**SOURCE EXTRACT:**
Let $N$ be a normal subgroup of $G$.

Let $G / N$ be the quotient group of $G$ by $N$.


Then the quotient group $G / N$ is abelian if and only if:

$\forall x, y \in G: \sqbrk {x, y} \in N$

where $\sqbrk {x, y}$ denotes the commutator of $x$ and $y$.


Proof

Let $x, y \in G$.

Then:

\((1):\quad\) \(\displaystyle \paren {x N} \paren {y N}\) \(=\) \(\displaystyle \paren {y N} \paren {x N}\) $\quad$ $\quad$
\(\displaystyle \leadstoandfrom \ \ \) \(\displaystyle \sqbrk {x N, y N}\) \(=\) \(\displaystyle N\) $\quad$ Definition of Commutator of Group Elements $\quad$
\(\displaystyle \leadstoandfrom \ \ \) \(\displaystyle \sqbrk {x, y} N\) \(=\) \(\displaystyle N\) $\quad$ Commutator of Quotient Group Elements $\quad$


Let $G / N$ be abelian.

**WRITTEN PROBLEM 1:** Transcribe the stretch of the quotient group proof from "Let $G / N$ be the" through "of $x$ and $y$.".

**TASK DATA:**

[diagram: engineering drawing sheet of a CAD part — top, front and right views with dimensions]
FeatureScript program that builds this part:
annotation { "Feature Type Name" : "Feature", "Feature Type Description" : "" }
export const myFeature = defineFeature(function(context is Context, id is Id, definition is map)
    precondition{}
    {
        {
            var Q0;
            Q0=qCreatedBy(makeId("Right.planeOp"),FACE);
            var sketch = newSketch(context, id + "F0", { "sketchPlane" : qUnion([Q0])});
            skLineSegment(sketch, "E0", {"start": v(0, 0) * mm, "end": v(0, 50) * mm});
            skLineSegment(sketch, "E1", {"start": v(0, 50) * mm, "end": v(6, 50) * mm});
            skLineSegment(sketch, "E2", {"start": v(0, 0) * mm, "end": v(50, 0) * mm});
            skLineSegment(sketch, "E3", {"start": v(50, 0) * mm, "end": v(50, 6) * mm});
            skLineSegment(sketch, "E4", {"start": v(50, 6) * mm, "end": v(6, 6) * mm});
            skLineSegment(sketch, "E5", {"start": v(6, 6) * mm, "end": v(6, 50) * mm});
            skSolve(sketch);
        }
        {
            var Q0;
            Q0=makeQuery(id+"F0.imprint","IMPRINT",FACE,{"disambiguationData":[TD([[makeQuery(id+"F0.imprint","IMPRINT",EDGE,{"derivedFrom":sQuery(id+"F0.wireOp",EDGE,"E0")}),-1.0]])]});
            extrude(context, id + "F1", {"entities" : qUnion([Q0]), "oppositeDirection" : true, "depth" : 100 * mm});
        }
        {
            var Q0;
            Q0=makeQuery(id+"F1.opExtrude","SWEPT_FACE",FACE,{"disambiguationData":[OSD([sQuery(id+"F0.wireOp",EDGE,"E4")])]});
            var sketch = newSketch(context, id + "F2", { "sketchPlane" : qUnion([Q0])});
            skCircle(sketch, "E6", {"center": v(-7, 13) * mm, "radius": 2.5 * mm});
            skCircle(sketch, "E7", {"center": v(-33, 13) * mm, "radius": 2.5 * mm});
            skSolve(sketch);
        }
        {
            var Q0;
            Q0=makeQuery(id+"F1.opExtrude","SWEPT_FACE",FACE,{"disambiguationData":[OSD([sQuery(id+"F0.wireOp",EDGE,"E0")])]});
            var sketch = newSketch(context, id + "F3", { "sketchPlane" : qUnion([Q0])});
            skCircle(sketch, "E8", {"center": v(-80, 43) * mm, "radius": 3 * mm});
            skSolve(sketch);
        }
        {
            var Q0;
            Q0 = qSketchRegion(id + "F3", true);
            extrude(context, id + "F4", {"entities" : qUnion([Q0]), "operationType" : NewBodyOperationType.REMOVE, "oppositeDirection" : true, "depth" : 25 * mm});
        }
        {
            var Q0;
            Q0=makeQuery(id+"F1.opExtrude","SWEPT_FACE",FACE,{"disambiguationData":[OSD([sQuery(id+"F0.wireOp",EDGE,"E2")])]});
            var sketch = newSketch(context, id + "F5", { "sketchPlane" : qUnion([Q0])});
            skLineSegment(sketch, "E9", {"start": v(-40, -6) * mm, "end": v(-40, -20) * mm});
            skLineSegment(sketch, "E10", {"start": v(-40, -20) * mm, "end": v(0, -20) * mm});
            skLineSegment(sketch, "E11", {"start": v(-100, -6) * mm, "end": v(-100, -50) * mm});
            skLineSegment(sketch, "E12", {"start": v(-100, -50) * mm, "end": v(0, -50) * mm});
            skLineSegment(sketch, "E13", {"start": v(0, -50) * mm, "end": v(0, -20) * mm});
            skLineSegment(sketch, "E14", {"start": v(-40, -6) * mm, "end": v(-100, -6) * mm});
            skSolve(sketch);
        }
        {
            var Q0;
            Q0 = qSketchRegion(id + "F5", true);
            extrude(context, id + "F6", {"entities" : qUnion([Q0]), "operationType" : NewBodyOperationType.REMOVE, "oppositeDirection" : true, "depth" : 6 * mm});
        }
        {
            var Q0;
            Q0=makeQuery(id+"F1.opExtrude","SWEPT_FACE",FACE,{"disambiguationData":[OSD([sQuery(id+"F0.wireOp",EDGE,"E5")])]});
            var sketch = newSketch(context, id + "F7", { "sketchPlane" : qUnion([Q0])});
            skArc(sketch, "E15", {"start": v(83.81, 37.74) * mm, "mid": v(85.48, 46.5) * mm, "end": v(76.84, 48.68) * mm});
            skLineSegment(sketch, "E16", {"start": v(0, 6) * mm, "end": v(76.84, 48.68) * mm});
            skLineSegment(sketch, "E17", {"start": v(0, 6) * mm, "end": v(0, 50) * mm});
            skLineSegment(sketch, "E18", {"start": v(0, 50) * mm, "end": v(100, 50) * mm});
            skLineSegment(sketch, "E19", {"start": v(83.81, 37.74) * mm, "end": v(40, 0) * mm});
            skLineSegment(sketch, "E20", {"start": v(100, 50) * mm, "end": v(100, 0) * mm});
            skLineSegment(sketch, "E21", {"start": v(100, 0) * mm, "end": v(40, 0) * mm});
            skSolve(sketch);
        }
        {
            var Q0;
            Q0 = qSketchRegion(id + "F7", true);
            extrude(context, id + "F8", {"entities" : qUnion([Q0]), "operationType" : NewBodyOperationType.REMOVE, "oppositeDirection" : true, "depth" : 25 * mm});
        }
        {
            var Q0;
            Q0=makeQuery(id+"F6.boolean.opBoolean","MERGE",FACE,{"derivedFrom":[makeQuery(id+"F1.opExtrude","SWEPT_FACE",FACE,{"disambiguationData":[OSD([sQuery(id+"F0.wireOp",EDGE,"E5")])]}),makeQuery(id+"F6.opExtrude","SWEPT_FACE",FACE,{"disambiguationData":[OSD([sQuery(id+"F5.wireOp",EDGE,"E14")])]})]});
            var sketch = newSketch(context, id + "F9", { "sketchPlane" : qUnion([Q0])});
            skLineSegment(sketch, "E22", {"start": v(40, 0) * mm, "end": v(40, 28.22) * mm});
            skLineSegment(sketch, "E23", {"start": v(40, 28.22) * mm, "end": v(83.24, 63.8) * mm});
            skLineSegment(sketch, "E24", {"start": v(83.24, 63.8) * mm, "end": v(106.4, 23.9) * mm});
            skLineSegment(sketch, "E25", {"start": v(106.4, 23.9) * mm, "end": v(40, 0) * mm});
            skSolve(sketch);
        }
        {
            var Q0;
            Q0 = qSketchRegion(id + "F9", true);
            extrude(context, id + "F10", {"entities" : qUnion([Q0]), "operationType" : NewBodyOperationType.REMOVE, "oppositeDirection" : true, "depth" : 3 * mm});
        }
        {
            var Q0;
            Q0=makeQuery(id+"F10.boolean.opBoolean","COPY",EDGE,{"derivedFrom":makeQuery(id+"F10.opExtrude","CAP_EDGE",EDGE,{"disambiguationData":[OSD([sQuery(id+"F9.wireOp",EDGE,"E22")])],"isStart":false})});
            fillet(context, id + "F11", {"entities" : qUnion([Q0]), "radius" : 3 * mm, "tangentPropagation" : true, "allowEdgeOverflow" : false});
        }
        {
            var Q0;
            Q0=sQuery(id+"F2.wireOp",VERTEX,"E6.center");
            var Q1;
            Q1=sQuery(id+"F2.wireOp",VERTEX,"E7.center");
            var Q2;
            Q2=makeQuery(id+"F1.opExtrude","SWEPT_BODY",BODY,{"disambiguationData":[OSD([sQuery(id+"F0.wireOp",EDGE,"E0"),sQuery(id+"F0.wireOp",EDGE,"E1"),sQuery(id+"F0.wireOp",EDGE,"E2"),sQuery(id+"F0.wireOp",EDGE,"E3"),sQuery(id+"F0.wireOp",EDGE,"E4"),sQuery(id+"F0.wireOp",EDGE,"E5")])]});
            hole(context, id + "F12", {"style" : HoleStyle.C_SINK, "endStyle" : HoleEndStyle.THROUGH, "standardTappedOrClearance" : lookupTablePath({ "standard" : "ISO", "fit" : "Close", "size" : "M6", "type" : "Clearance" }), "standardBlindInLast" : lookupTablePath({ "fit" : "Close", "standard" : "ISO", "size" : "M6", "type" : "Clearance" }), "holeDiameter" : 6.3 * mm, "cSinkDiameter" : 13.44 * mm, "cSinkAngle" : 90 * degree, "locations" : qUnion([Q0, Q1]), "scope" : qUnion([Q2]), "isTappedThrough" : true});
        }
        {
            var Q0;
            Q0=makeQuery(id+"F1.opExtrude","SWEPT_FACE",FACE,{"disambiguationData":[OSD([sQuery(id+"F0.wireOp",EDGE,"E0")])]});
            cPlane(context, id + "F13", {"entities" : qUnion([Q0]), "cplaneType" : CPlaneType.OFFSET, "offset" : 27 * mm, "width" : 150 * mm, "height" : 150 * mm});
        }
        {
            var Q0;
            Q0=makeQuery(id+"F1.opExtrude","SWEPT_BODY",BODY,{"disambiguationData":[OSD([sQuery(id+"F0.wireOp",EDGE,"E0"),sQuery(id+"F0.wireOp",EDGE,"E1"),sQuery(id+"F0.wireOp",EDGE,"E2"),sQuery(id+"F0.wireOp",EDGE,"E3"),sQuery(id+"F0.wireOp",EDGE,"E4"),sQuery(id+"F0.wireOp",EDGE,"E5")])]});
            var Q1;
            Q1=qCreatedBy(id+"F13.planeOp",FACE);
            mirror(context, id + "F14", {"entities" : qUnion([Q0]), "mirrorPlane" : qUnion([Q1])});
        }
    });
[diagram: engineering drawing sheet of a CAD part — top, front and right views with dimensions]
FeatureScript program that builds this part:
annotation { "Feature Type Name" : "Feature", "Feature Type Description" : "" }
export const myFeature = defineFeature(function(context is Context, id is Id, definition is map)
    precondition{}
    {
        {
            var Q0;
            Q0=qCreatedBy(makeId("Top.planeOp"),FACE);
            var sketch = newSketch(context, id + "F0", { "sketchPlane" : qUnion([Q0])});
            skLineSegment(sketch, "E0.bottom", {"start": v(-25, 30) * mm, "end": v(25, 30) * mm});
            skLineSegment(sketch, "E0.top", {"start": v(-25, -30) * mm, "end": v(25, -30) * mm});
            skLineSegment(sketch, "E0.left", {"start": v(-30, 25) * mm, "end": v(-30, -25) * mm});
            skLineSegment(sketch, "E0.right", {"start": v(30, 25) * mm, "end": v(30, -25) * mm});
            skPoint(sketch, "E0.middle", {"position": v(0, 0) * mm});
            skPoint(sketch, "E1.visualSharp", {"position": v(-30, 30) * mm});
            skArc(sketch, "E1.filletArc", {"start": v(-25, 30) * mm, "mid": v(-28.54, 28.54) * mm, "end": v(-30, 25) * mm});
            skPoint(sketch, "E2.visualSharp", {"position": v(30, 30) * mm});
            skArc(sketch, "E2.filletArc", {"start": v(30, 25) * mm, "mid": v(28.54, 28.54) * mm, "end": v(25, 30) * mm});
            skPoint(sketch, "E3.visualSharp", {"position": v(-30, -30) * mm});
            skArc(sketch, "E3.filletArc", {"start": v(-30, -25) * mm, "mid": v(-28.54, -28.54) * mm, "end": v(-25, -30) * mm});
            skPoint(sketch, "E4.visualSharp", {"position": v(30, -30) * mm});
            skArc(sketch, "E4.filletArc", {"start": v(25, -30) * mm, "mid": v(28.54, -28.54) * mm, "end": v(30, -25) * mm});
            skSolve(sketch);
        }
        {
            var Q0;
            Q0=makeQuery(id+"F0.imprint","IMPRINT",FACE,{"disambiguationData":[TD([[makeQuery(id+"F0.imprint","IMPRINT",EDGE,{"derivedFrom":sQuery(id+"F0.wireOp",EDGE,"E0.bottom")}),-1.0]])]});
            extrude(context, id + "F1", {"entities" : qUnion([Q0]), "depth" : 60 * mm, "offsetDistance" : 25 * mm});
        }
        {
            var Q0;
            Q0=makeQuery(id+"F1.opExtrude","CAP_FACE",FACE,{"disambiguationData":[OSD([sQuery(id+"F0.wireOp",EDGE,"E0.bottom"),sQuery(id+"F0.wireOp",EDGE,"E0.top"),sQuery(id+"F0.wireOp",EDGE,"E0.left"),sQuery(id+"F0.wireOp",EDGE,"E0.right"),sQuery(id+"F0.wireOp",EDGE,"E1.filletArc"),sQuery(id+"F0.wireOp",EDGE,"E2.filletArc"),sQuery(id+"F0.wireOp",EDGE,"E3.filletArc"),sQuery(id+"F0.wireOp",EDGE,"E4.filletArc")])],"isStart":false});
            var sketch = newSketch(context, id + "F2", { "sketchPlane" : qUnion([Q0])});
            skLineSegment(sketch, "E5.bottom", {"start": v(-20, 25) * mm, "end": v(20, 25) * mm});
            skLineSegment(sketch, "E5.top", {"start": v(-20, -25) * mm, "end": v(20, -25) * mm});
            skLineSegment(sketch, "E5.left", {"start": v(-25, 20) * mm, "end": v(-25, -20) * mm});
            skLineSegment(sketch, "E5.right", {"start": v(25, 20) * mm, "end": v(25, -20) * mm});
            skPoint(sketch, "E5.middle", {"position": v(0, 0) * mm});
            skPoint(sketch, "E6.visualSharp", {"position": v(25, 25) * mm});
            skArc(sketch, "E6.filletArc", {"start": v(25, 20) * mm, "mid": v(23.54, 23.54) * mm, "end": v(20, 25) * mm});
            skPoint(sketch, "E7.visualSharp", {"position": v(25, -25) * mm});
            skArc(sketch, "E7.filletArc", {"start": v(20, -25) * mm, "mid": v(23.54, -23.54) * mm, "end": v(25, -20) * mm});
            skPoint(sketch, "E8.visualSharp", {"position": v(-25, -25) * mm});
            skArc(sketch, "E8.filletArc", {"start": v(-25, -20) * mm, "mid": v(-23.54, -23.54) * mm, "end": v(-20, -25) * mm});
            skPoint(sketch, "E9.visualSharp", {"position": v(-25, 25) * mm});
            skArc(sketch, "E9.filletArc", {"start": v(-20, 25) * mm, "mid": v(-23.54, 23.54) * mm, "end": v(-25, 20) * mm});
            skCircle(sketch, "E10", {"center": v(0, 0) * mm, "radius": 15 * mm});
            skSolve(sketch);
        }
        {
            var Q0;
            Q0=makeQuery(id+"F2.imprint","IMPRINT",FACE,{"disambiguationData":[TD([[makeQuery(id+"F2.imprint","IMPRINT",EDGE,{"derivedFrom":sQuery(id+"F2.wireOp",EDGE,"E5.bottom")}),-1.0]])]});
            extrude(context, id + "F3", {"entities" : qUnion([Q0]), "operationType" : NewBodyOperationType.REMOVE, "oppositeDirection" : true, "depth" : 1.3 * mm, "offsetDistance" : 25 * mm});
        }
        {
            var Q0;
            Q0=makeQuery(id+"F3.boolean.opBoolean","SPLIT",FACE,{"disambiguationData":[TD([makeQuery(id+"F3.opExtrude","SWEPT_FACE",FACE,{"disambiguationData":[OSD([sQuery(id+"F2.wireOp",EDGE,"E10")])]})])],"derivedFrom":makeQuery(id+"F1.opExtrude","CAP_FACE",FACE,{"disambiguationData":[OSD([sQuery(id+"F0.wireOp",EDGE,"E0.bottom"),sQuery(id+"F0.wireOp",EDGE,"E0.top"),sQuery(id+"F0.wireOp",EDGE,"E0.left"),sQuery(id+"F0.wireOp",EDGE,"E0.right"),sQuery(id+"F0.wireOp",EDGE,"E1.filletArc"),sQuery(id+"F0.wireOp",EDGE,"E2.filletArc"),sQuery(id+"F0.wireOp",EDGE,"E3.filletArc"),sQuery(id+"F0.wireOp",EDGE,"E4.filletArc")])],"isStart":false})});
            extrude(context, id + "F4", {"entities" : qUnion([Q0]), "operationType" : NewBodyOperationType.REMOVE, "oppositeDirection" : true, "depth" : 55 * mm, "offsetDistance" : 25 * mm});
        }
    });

**WRITTEN PROBLEM 2:** How many lines of the records contain the string "middle"? Reply with the number only.

**OUTPUT 1:**
Let $G / N$ be the quotient group of $G$ by $N$.


Then the quotient group $G / N$ is abelian if and only if:

$\forall x, y \in G: \sqbrk {x, y} \in N$

where $\sqbrk {x, y}$ denotes the commutator of $x$ and $y$.

**OUTPUT 2:** 2